Keypoint correspondence data
== Segment start ==

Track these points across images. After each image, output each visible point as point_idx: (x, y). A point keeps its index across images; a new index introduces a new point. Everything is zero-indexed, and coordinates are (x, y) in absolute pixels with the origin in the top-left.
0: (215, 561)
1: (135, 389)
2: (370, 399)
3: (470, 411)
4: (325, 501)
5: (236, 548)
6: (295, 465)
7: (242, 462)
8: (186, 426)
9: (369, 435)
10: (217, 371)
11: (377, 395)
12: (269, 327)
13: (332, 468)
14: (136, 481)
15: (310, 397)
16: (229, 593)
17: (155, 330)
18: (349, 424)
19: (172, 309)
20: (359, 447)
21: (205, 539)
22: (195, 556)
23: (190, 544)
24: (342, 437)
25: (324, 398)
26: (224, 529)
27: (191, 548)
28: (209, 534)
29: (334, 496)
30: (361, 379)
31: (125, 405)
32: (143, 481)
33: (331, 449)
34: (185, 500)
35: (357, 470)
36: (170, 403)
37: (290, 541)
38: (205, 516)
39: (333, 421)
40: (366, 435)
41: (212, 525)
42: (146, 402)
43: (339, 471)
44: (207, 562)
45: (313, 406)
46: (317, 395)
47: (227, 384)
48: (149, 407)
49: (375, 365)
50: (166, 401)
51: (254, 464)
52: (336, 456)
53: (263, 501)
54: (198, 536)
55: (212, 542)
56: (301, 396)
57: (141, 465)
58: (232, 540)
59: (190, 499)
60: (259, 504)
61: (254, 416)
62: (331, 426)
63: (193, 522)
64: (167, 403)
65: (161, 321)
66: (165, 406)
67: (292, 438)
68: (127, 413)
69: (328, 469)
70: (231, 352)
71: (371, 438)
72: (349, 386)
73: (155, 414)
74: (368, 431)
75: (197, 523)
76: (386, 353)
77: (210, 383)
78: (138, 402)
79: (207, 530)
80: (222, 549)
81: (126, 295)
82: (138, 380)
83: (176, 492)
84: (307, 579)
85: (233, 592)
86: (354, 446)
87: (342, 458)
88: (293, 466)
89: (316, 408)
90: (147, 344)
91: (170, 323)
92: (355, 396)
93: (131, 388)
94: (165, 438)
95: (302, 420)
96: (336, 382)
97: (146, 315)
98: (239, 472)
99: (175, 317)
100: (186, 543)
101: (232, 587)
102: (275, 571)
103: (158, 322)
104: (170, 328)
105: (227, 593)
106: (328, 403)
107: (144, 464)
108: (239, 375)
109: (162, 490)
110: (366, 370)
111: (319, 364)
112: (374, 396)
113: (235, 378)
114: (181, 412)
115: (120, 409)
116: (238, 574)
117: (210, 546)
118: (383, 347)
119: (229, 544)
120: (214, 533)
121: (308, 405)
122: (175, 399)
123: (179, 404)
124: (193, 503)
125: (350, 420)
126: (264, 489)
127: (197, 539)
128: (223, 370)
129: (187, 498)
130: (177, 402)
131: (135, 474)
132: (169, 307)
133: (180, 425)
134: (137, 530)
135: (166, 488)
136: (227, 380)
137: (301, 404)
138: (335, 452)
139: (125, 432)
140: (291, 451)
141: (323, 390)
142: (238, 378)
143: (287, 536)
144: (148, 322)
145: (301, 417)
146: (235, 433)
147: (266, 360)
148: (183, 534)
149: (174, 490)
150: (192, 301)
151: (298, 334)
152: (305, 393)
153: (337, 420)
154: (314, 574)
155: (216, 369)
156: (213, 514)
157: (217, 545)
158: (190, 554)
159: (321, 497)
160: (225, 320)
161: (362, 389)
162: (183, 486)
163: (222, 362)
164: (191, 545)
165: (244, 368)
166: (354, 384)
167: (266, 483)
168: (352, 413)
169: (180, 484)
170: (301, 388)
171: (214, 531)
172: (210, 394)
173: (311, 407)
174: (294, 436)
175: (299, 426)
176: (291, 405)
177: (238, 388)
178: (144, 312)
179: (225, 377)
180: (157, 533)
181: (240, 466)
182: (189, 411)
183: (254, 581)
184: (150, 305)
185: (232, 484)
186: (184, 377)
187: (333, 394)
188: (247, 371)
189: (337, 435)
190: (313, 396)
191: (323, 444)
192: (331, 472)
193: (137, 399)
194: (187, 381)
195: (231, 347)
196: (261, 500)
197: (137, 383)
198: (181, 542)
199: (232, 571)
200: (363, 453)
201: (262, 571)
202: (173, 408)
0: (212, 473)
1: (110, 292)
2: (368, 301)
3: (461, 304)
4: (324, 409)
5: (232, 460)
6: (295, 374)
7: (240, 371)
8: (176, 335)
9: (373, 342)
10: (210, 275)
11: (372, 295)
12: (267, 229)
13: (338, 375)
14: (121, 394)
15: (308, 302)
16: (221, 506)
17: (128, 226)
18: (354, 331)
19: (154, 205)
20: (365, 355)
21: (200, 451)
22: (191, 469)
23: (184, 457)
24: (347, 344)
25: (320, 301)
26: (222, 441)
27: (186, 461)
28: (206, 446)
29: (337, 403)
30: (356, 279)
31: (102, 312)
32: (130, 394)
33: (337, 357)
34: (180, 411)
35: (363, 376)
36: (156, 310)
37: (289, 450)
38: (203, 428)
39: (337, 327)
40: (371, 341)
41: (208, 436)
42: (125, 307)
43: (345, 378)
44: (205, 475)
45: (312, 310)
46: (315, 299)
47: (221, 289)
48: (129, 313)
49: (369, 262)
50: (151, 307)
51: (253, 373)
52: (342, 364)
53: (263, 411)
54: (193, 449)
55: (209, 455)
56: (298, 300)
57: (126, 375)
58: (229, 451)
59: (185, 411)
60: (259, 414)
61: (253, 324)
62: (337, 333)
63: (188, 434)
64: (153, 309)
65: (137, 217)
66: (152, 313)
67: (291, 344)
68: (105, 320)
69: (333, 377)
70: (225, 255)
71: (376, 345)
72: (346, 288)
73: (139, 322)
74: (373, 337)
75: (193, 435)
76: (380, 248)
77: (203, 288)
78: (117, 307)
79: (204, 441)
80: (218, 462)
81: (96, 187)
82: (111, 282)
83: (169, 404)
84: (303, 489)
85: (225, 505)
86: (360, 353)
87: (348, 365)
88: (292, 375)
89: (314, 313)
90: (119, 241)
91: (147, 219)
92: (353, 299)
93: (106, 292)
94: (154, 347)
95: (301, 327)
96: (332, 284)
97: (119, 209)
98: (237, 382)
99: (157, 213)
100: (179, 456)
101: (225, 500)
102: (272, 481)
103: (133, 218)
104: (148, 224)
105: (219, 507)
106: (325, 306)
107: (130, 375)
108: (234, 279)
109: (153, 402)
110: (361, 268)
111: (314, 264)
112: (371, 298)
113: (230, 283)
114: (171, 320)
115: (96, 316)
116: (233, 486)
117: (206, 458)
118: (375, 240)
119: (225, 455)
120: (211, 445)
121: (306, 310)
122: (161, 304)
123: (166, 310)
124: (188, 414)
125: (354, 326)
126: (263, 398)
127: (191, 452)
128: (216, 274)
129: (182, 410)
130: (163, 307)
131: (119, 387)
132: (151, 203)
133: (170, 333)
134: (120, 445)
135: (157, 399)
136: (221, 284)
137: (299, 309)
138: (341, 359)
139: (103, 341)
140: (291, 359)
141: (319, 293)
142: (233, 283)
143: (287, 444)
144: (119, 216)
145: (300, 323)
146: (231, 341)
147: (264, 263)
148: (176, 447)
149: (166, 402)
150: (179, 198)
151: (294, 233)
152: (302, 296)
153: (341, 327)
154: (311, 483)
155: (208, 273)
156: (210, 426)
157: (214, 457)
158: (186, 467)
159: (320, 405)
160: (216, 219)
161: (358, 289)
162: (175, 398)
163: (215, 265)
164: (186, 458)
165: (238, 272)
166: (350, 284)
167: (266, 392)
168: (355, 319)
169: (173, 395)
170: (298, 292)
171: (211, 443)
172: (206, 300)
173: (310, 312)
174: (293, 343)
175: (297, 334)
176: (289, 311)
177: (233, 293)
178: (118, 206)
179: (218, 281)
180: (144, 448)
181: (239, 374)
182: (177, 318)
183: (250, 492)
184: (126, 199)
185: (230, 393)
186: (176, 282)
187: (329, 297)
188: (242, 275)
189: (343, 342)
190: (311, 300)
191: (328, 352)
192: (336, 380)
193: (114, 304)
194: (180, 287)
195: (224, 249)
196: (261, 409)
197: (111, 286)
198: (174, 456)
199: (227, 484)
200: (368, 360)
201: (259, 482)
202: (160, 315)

== Segment end ==

### Exercise objective
Within the data above, the lines from the one with "133: (180, 425)" to the one with "156: (213, 514)" must be repeated exactly; no other line belongs in the answer.

### Task result
133: (180, 425)
134: (137, 530)
135: (166, 488)
136: (227, 380)
137: (301, 404)
138: (335, 452)
139: (125, 432)
140: (291, 451)
141: (323, 390)
142: (238, 378)
143: (287, 536)
144: (148, 322)
145: (301, 417)
146: (235, 433)
147: (266, 360)
148: (183, 534)
149: (174, 490)
150: (192, 301)
151: (298, 334)
152: (305, 393)
153: (337, 420)
154: (314, 574)
155: (216, 369)
156: (213, 514)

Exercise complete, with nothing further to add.